Das ESP-IDF liefert zahlreiche Beispielprojekte in /examples mit.

Für einen ersten Versuch kopiert man sich ein einfaches Projekt in den Workspace (in dem man sich aktuell befindet).

cp -r $IDF_PATH/examples/get-started/blink ./

Alle Befehle werden auf der oberen Ebene des Projektverzeichnisses ausgeführt.

cd blink

Umgebungsvariablen einmalig exportieren (alias).
idfx

Probebau

idf.py build

Der Build-Prozess sollte mit folgenden Worten abschließen:

Project build complete.
gefolgt von Hinweisen, wie der ESP mit den generierten Files zu flashen ist. Dies ist sinnvoll zum Verständnis des Vorganges, wird später allerdings vereinfacht.


Der Flash-Prozess

Erste Gehversuche unternimmt man sinnvollerweise mit einem NodeMCU. Diese Testboards bringen den USB/Seriell-Wander zur Kommunikation mit dem PC bereits mit und sind auch später hilfreich für erste Schaltungstests.

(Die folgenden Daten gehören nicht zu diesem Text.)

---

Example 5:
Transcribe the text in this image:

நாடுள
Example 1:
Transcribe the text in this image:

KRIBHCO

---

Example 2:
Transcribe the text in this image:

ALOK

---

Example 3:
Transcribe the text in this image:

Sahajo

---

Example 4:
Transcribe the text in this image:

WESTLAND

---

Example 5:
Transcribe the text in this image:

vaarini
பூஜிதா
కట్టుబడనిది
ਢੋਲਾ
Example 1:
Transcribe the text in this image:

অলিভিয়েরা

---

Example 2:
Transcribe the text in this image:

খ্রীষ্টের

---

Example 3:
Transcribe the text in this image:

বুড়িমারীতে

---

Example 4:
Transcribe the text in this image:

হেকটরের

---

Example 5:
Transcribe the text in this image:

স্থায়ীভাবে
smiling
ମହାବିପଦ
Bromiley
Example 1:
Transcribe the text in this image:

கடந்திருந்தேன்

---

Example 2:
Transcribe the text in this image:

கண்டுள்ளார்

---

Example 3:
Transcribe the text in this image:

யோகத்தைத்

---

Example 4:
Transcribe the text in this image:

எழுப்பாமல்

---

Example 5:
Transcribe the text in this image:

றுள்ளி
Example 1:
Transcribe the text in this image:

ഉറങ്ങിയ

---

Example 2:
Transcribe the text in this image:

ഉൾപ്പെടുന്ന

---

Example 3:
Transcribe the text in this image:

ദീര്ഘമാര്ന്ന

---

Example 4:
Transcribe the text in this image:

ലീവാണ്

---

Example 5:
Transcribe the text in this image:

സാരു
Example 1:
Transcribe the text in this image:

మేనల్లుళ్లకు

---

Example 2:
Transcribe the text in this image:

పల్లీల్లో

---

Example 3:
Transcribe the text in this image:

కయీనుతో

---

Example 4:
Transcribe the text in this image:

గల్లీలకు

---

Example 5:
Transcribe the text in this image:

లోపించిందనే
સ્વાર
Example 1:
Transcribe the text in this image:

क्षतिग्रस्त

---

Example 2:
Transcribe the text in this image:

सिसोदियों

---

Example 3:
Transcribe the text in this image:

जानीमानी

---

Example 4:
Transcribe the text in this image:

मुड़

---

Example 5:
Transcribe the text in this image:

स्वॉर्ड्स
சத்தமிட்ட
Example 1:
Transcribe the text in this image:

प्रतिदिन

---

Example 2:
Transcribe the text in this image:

Ist das NodeMCU-Board per USB-Kabel mit dem PC verbunden, muss ein Gerät /dev/ttyUSB0 zu finden sein.

ls -al /dev/ttyUSB*
Falls der PC mehrere ttyUSB - Schnittstellen zu verwalten hat, sollte man über eine feste Namen-Zuordnung für die USB-Adapter nachdenken.

Die im Build-Prozess generierten Dateien werden mit folgendem Befehl in den Flash-Rom des ESP-Moduls geschrieben.

idf.py -b 460800 -p /dev/ttyUSB0 flash
(Der Befehl idf.py wird immer in der oberen Ebene des Projektpfades aufgerufen !!!)

Die Parameter dienen zum Einen dem Setzen der Baudrate. Das max. Tempo ist i.A. vom USB-Seriell-Wandler anhängig. Mein NodeMCU erreicht 980000 Baud. Andere Billig-FTDI232-Adapter schaffen 2MBit.
Es ist nicht erforderlich, sich an Standard-Baudraten zu halten. Die festgelegte Geschwindigkeit wird dem ESP zu Beginn der Kommunikation übermittelt.

Der andere erforderliche Parameter ist der Gerätename der Schnittstelle. Mehrere gleichzeitig betriebene Adapter können zu Namensverwirrungen führen, da Linux über die Reihenfolge der Nummerierung selbst entscheidet.

Das flash-Kommando erzwingt einen vorhergehenden Build-Prozess. Ein separater Aufruf des build-Kommandos nach Quellcode-Änderung ist somit nicht erforderlich.

Ein erfolgreicher Flash-Prozess wird mit diesen Zeilen abgeschlossen:

Leaving...
Hard resetting via RTS pin...
Done

Der Hard-Reset führt zum Booten und Starten des Anwenderprogramms.

Ein üblicher Weg, den Quellcode zu debuggen, ist die Info-Ausgabe über die serielle Schnittstelle. Um die RS232 sofort nach Flash und Reset mitzulesen, wird o.g. Befehl um das monitor-Kommando erweitert.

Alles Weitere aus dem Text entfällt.